Enfin, il convient de rappeler que le présent jugement est de droit exécutoire à titre provisoire.
Dispositif
PAR CES MOTIFS
Le Juge des Contentieux de la Protection, par jugement réputé contradictoire, rendu en premier ressort et par mise à disposition au greffe,
PRONONCE la déchéance totale du droit aux intérêts pour défaut de vérification de la solvabilité de l’emprunteur et de la caution par des éléments contemporains à la conclusion du prêt ;
CONSTATE que la déchéance du terme est acquise au profit de la SAS FRANFINANCE ;
CONDAMNE solidairement Mme [F] [Y] et M. [Q] [M] à payer à la SAS FRANFINANCE la somme de 21.500,57€ au titre du remboursement du capital exigible ;
DIT n’y avoir lieu à application des articles 1231-6 du code civil et L.313-3 du code monétaire et financier et en conséquence,
DIT que cette somme ne portera pas intérêt au taux légal ni intérêt au taux légal majoré ;
AUTORISE Mme [F] [Y] à s’acquitter de cette somme dans les conditions suivantes :
- elle devra régler 23 échéances de 200€ par mois au plus tard le 10 de chaque mois (la première le 10 du mois suivant la signification du présent jugement) ;
- à l’issue de cet échéancier, et à défaut de meilleur accord contraire entre les parties, elle versera une dernière mensualité représentant le solde de sa dette ;
DIT que toute échéance restée impayée sept jours après l’envoi d’une mise en demeure par lettre recommandée avec avis de réception justifiera que le solde de la dette devienne immédiatement exigible ;
REJETTE la demande de la SAS FRANFINANCE sur le fondement de l’article 700 du Code de procédure civile ;
CONDAMNE solidairement Mme [F] [Y] et M. [Q] [M] aux dépens ;
RAPPELLE l’exécution provisoire du présent jugement.
LA GREFFIERE LA JUGE
Questions fréquentes
Qu'est-ce que la déchéance du terme ?
La déchéance du terme est une mesure qui permet au créancier d'exiger le remboursement immédiat du capital en cas de non-paiement des mensualités.

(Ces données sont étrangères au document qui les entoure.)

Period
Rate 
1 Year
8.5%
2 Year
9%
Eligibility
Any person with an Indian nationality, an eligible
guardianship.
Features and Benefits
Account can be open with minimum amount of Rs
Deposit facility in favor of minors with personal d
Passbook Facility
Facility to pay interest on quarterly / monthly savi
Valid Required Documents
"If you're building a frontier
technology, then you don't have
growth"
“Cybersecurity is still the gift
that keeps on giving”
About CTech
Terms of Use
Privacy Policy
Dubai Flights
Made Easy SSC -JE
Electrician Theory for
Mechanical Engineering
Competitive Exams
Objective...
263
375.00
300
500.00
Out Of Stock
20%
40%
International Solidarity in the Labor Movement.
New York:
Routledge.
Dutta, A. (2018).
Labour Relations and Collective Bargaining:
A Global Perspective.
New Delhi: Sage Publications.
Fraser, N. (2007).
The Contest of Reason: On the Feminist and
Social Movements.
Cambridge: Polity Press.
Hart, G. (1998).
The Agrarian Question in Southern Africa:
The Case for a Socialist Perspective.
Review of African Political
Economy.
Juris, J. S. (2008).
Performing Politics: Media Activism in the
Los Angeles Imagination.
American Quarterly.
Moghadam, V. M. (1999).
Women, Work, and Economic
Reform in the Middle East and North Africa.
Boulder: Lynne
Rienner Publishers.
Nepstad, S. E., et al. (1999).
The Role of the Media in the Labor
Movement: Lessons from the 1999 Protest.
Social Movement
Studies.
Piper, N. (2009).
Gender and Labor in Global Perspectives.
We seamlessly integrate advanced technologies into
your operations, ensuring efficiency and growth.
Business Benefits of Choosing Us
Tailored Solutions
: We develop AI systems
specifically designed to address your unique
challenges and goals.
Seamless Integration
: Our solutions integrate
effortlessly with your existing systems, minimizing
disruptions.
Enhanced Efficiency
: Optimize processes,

Puis-je demander un délai de paiement pour mon prêt personnel ?
Oui, vous pouvez demander un délai de paiement, mais cela dépend de l'accord du créancier et de votre situation financière.
Quels sont les droits d'un créancier en cas de défaut de paiement ?
Le créancier peut prononcer la déchéance du terme et exiger le remboursement immédiat du capital, sans intérêts dans certains cas.
Comment se passe le remboursement après une déchéance du terme ?
Le tribunal peut autoriser un échelonnement du remboursement, permettant de payer en plusieurs mensualités selon les capacités de l'emprunteur.
Quelles sont les conséquences pour la caution en cas de défaillance de l'emprunteur ?
La caution est solidairement responsable du remboursement, ce qui signifie qu'elle doit payer si l'emprunteur ne le fait pas.